**What the task requires**:
From the entries below, retype only the lines from the one with "a <localRepository> element" through the one with "Apache Maven 3.3.1", exactly as written.

(Stored data)
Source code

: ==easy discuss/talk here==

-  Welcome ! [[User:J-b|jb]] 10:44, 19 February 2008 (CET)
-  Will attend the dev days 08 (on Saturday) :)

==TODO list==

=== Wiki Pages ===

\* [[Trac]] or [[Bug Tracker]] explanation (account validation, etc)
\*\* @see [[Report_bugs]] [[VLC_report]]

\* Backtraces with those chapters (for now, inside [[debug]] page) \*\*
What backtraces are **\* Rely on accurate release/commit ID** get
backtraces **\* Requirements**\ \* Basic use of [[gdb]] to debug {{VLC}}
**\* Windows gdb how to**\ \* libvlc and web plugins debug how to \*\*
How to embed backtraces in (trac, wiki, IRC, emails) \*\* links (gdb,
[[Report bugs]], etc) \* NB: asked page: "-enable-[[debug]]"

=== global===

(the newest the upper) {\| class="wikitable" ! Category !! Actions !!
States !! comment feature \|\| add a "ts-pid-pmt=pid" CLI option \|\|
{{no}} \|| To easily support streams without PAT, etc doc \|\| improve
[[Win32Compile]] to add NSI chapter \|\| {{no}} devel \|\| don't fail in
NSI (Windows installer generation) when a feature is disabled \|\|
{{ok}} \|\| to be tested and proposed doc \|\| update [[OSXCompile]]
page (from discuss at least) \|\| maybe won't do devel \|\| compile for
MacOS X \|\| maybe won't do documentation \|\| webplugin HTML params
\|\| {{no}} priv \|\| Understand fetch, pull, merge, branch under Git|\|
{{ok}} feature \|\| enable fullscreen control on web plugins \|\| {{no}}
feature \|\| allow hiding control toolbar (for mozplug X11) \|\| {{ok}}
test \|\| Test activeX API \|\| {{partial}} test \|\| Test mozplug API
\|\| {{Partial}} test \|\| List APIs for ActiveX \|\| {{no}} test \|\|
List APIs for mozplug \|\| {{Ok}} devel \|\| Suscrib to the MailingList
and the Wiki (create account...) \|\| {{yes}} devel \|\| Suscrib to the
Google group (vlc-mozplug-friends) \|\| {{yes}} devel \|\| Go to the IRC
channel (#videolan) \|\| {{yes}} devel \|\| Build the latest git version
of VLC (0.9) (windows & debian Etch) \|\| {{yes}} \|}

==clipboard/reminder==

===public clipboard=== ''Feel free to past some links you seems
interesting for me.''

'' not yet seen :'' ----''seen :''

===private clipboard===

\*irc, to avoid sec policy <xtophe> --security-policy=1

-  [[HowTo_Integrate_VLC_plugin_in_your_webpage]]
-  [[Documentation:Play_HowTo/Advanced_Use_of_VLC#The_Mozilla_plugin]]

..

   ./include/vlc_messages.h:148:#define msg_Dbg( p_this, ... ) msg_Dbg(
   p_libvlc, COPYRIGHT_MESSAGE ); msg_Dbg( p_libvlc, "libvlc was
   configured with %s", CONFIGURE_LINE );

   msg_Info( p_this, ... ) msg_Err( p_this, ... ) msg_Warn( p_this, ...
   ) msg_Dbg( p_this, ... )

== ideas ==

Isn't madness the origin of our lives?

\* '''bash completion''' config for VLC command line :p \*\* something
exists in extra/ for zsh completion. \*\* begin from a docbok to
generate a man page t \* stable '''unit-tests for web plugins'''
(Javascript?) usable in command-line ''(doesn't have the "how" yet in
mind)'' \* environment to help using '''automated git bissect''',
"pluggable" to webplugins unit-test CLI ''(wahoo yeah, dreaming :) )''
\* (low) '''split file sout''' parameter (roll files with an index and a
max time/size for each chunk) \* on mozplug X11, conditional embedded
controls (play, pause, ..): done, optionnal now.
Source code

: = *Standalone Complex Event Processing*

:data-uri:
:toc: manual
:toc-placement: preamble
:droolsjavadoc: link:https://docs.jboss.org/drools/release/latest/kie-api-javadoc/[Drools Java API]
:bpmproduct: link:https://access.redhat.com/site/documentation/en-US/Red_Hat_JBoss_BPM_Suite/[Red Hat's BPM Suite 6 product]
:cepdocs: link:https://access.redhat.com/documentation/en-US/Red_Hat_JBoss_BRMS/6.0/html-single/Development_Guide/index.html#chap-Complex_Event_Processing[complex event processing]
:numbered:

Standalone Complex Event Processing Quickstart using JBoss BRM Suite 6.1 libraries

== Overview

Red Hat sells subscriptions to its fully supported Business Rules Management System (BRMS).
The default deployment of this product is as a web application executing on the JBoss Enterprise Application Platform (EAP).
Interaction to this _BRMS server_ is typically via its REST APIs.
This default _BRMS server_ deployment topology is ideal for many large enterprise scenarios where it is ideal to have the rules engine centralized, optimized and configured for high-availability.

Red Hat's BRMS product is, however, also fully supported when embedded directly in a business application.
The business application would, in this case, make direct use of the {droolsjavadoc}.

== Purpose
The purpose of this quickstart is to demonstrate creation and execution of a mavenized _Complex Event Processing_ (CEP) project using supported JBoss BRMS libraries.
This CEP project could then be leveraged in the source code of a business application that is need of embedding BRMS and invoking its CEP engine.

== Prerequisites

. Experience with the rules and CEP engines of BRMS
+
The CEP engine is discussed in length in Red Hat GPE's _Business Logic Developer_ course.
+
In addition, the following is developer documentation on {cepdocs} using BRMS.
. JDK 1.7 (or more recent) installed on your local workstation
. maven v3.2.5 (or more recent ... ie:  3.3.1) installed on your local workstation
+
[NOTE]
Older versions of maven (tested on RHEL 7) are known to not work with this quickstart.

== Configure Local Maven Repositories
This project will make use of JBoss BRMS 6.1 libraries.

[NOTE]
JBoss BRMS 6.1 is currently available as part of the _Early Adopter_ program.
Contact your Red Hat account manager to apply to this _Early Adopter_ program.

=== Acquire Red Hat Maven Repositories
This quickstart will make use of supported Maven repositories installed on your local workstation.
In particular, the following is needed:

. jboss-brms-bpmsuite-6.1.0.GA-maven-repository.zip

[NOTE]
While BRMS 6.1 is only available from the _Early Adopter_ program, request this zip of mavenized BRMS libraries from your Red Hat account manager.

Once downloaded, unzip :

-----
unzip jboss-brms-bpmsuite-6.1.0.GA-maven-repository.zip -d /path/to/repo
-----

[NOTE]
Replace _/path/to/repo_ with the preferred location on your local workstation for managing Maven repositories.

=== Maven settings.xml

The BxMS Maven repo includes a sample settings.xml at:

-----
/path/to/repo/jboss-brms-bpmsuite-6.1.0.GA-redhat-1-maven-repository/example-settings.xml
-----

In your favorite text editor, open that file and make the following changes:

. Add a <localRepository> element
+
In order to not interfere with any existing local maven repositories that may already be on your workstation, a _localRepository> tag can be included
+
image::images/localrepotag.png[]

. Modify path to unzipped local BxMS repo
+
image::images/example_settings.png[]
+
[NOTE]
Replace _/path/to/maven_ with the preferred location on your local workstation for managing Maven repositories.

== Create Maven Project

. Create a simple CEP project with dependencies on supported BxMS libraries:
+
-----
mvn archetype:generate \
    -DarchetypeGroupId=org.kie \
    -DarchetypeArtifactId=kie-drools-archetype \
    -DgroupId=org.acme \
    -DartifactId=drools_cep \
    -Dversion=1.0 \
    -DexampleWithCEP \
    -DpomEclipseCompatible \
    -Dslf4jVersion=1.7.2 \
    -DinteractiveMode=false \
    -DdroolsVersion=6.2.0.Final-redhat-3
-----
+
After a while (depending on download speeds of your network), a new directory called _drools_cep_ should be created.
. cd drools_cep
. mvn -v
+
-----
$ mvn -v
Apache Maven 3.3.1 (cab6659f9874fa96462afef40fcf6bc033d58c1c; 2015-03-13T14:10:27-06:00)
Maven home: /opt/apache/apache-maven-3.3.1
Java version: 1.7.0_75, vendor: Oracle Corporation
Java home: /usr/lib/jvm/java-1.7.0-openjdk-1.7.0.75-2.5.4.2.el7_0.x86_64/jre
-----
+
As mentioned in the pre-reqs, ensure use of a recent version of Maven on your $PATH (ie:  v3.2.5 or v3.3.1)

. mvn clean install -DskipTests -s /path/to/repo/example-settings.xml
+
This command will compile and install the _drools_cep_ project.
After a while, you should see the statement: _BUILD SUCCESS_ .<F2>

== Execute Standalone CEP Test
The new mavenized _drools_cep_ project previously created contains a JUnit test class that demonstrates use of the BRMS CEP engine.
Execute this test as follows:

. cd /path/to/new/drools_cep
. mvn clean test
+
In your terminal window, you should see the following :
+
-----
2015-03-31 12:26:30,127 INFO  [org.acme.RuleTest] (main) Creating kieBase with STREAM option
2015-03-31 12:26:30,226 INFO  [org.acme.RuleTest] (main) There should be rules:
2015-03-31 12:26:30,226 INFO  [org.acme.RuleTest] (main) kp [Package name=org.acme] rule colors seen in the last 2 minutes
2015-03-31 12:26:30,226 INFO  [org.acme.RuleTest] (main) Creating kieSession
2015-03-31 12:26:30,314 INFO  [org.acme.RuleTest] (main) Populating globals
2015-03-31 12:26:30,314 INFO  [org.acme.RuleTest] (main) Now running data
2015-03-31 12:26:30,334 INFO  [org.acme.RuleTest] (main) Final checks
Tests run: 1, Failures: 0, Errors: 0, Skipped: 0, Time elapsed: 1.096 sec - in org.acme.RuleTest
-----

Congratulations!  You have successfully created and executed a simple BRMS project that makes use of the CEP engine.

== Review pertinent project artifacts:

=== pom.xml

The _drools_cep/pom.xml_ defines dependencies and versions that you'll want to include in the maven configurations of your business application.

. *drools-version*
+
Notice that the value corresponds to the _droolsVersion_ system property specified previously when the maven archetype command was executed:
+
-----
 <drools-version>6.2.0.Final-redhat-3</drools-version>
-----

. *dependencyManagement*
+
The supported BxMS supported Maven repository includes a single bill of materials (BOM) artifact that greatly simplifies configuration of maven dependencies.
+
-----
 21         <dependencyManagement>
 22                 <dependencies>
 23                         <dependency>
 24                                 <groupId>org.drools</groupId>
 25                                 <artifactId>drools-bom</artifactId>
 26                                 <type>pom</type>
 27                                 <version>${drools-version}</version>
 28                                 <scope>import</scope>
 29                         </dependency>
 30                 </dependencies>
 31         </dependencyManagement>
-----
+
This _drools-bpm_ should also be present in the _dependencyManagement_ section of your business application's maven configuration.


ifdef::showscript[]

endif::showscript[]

**Exercise output**:
. Add a <localRepository> element
+
In order to not interfere with any existing local maven repositories that may already be on your workstation, a _localRepository> tag can be included
+
image::images/localrepotag.png[]

. Modify path to unzipped local BxMS repo
+
image::images/example_settings.png[]
+
[NOTE]
Replace _/path/to/maven_ with the preferred location on your local workstation for managing Maven repositories.

== Create Maven Project

. Create a simple CEP project with dependencies on supported BxMS libraries:
+
-----
mvn archetype:generate \
    -DarchetypeGroupId=org.kie \
    -DarchetypeArtifactId=kie-drools-archetype \
    -DgroupId=org.acme \
    -DartifactId=drools_cep \
    -Dversion=1.0 \
    -DexampleWithCEP \
    -DpomEclipseCompatible \
    -Dslf4jVersion=1.7.2 \
    -DinteractiveMode=false \
    -DdroolsVersion=6.2.0.Final-redhat-3
-----
+
After a while (depending on download speeds of your network), a new directory called _drools_cep_ should be created.
. cd drools_cep
. mvn -v
+
-----
$ mvn -v
Apache Maven 3.3.1 (cab6659f9874fa96462afef40fcf6bc033d58c1c; 2015-03-13T14:10:27-06:00)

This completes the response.